# Questions about Haplochromis sp. (flameback)



## Ryann2187 (Mar 5, 2012)

Can anyone please tell me when my flameback is going to show some of his/her colours? He/she is about 2.36 inches long. In a 4ft tank with 9 other juveniles. Every fish is different!


----------



## 13razorbackfan (Sep 28, 2011)

2.36"? LOL...did you lay him out and use a tapemeasure? Just kidding. Usually around 2.5-3".


----------



## Ryann2187 (Mar 5, 2012)

Haha...well because I'm from Australia I use the metric system and converted 60mm and that's what it come to. Thanks for the advice. I've heard that they won't colour if they arnt the dominant fish of the tank. How true is this?


----------



## DJRansome (Oct 29, 2005)

I've heard that too, that they need to be in a tank with females. See my other thread with same question.

I guess your fish may be proof one way or another in a couple weeks. :thumb:


----------



## RifterFish (Feb 5, 2012)

My zebra obliquidens start showing a ting of color at about 1 inch.
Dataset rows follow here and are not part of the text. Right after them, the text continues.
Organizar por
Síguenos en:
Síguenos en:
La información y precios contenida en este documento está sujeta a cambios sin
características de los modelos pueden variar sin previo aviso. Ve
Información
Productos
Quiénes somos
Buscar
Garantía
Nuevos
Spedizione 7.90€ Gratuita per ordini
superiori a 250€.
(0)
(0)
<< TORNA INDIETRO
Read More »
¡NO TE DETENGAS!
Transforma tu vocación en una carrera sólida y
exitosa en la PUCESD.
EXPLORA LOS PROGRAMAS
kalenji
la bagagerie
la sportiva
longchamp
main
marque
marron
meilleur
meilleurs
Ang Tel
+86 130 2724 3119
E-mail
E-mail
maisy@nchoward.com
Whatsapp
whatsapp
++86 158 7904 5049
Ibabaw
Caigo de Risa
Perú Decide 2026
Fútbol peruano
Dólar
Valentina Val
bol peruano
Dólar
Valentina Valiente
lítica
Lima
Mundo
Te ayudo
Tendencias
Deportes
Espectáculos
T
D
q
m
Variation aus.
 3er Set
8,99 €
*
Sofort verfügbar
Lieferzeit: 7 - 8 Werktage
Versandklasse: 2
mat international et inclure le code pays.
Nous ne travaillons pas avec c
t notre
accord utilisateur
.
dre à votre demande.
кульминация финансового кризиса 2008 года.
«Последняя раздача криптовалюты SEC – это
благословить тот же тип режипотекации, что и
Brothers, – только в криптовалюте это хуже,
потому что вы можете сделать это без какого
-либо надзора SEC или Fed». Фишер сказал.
But when put in the big tank of mixed juveniles, only the most dominant will sport a bit of color. The others hide them. The ones that were showing at one inch could barely be seen at all at two inches in length. If you added a few females for him he may show his colors for her. But mixed with other more aggressive cichlids it will take some time until he builds his confidence. He may always have a sub-dominant tone to him. What are the other fish you have? Victorians are pretty mild fish. I bet if you put him in his own tank with a couple females he will express some color for you now.


----------



## Ryann2187 (Mar 5, 2012)

I have 9 other fish in with him. Red forest jewel, red zebra, electric yellow, electric blue, white knight, red empress, firebird peacock, cradbro and a maingano.


----------



## RifterFish (Feb 5, 2012)

Yeah, you have quite a few more aggressive fish then him. I would add some females for him and see how he does. You may find you have to partner him with other mild-mannered fish to fully enjoy him.


----------



## 13razorbackfan (Sep 28, 2011)

Ryann2187 said:


> I have 9 other fish in with him. Red forest jewel, red zebra, electric yellow, electric blue, white knight, red empress, firebird peacock, cradbro and a maingano.


How does that mix get along with each other? What size are they? Just curious.


----------



## Ryann2187 (Mar 5, 2012)

They are good together. They're all pretty peaceful with each other. They are all between 2 to 3 inches.


----------



## DJRansome (Oct 29, 2005)

My obliq had no trouble coloring up without females in a hap and peacock tank. In fact I had to remove him as too aggressive.

I am assuming the Flameback is less aggressive.


----------